Like Krzyzewski, Williams said basic human flaws are the root of the problems. Around-the-clock investigation and regulation cannot cure that. Rules are trampled in every profession.

“We can improve the situation,” Williams said. “It won’t be easy. But it can be done.”

The message from Krzyzewski was not as uplifting. He said he wished that he had done a better job of expressing his views than by using the word “blip,” when he talked at Duke media day last week. But Krzyzewski also said his opinion was misinterpreted.

“All of us here, every coach here, can talk about the game. But then where does it go?” Krzyzewski said. “What action steps are taken from any suggestions that you might have? And that process is not a clear one in our sport because it’s not organized in such a fashion.

“Who runs college basketball? You tell me.”

One of the 75 or so writers huddled around Coach K suggested that person was NCAA president Mark Emmert.

“Mark Emmert does not run college basketball,” Coach K said, crisply.

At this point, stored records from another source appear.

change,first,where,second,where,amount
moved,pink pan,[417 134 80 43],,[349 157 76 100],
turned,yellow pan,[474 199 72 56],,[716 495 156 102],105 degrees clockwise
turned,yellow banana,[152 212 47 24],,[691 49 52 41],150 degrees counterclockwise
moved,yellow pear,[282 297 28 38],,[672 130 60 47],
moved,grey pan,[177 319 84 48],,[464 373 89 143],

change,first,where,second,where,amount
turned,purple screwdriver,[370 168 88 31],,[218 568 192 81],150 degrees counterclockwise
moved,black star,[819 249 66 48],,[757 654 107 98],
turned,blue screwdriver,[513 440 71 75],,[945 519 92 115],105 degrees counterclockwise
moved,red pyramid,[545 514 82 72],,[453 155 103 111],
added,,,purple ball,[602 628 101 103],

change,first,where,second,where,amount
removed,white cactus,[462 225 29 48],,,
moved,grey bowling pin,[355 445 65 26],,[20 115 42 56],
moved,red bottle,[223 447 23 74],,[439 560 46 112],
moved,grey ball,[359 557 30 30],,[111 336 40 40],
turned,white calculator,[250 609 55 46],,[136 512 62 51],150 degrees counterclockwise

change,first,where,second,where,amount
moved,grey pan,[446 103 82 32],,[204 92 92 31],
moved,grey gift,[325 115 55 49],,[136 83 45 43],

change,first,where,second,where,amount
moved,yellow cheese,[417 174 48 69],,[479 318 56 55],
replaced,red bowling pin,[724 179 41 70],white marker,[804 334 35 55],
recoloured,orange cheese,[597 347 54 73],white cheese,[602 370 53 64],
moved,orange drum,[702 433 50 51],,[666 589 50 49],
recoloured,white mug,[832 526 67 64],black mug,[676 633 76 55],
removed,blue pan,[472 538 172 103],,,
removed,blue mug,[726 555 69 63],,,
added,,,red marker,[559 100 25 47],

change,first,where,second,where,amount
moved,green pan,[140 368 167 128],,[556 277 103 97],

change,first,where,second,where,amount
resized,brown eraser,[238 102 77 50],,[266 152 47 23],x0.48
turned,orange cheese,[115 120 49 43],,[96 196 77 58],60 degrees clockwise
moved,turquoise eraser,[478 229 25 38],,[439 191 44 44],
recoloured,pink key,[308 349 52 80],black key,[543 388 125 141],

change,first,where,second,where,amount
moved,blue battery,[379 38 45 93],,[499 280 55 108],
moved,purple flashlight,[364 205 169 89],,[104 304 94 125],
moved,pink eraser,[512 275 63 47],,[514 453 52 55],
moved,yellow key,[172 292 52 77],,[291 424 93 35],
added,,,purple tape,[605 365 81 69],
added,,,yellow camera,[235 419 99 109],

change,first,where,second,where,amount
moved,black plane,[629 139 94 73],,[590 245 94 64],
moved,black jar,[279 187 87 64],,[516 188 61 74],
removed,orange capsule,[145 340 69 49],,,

“Mark Emmert is the president of the NCAA. So you can’t give me a name. And that is a problem. Because there is no pinpoint response, there’s no leadership. So it’s run by a committee.

“You can’t have a billion dollar industry run by committee and have it keep up to date with all of the things that have occurred within that industry. From outside completion, which the NBA is. It’s great. But it is.

“We are totally reactionary to the NBA. Totally.

“In situations like what just happened, it was a court of law, not something  that was done with the NCAA. Like what powers does the organization that is supposed to be responsible for our sport have in making sure our sport is done properly.

“So I have no problem with speaking up. What’s the forum for it? Is this (group interview) the forum? That’s cool. I’m not sure that’s going to lead to anything.

“But if there was a way of incorporating the people that are very knowledgable about the game, care about the game, in an organization and a structure where you can take thoughts into action.

“Look, I’m sorry we don’t have that. I’ve been working over 40 years doing it and we don’t have that.”

What college basketball does have is the same background noise that it had last season and the year before that and they year before that and …

The game has a compelling, entertaining product, headlined by a dynamic league with future pros and Hall of Fame coaches like Williams and Krzyzewski. Another season of ACC basketball is about to begin. And I can’t wait.

But the game also has an ongoing tug-of-war about what the rules should be and how they can be enforced. That isn’t so wonderful.